Economy gets $586b power dose
The government has cleared a 4 trillion-yuan ($586 billion) investment package until 2010 to spur domestic demand and boost the slowing economy.
A State Council meeting, presided by Premier Wen Jiabao, has resolved that it is necessary to adopt "proactive" fiscal and "moderately loose" monetary policies now, Xinhua reported yesterday.
The November 5 statement marks an end to the previous "prudent" fiscal and "tightening" monetary policies because the economy now faces an increasing risk of slowing down further.
"This is the right shot for the economy. Consumption and exports are unlikely to pick up in the short term," said Zhang Xiaojing, an economist with the Chinese Academy of Social Sciences.
The nation's economic growth has been slowing for five consecutive quarters. It dipped to 9 percent in the third quarter of this year, the first growth rate below double digits in five years.
Worries over an excessive slowdown have been rising recently, especially because a rebound in overseas demand is nowhere in sight and domestic businesses and consumers have started tightening their purse strings.
Zhou Xiaochuan, the central bank governor, said over the weekend that the economy could slow down further - from 9.9 percent in the first three quarters of this year to between 8 and 9 percent in 2009.
On Friday, the International Monetary Fund (IMF) reduced its 2009 forecast for global economic growth to 2.2 percent, down 0.8 of a percentage point from its October projection.
To counter the global slowdown, it urged governments to "stimulate their economies".
But even before the IMF suggestion, policymakers at the State Council meeting had decided to carry out investments "swiftly and powerfully", to meet the situation.
The government plans to put it into major infrastructure, social welfare and environmental protection projects, as well as to reconstruct areas devastated by natural disasters.
The government has allocated 100 billion yuan for investment in the fourth quarter of this year and 20 billion yuan for reconstruction projects next year. These are expected to trigger an overall investment of up to 400 billion yuan.
The government has decided to extend the value-added tax (VAT) reform to the entire country, too, which could cut business costs by up to 120 billion yuan.
The pilot project for VAT reform began in 2004. It allows the deduction of VAT on input for fixed-asset purchases and thus encourages corporate investment in equipment renovation.
The falling profit margins of enterprises and declining demand had prompted an increasing number of businesses to seek an extension of VAT reform across the country. Some analysts say the government could also introduce further cuts on individual income taxes later.
The government has announced a series of measures to fend off the credit crunch impact.

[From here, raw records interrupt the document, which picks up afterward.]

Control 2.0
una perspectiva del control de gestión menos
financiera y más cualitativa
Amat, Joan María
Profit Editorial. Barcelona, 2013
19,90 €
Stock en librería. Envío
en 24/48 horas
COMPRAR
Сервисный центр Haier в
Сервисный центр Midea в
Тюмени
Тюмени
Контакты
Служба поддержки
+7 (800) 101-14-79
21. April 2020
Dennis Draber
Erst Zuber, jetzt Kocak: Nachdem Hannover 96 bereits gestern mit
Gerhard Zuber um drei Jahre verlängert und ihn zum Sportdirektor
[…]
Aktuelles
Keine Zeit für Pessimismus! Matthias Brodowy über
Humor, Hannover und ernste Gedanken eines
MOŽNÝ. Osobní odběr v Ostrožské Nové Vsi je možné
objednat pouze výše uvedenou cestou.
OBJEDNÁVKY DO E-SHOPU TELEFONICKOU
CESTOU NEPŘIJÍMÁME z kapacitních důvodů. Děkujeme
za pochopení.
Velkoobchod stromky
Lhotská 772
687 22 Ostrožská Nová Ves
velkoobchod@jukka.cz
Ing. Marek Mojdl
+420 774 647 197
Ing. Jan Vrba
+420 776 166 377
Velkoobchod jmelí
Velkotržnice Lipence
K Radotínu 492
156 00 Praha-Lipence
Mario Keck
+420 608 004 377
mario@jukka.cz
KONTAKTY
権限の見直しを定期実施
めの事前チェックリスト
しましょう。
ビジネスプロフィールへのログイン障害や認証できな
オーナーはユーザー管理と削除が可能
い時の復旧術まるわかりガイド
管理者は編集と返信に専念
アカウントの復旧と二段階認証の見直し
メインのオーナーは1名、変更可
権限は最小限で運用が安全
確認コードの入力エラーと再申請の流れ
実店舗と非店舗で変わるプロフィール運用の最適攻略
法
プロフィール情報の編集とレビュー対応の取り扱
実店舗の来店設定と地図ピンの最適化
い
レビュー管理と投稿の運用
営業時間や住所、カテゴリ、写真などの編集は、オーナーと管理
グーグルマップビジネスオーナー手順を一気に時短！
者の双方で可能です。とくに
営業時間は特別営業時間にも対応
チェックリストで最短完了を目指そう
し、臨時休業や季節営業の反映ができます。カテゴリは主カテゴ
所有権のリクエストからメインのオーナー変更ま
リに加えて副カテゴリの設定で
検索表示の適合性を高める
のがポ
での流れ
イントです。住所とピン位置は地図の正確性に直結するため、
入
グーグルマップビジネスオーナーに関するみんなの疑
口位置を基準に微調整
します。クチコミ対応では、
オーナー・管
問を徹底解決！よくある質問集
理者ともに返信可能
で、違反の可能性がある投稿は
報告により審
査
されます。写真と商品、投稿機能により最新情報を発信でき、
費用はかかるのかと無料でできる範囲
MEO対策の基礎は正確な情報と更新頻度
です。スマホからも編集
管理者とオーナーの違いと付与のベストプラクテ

It has cut the interest rate three times in the past two months, increased tax rebates for exporters and introduced incentives for homebuyers.
The central bank is monitoring the market to decide its next interest rate move, Zhou said at a meeting of G20 finance ministries' officials in Sao Paulo, Brazil, on Saturday.
"China will try to maintain its economic growth and domestic demand. If it can maintain its internal demand, I think it will be good for stabilization (of the global financial market)," he said.
"We are closely watching the developments of the financial crisis… We are also paying attention to the falling inflation rate (at home). We will put them together to decide what to do," Zhou said when asked if China would keep following the global trend of lowering the interest rate.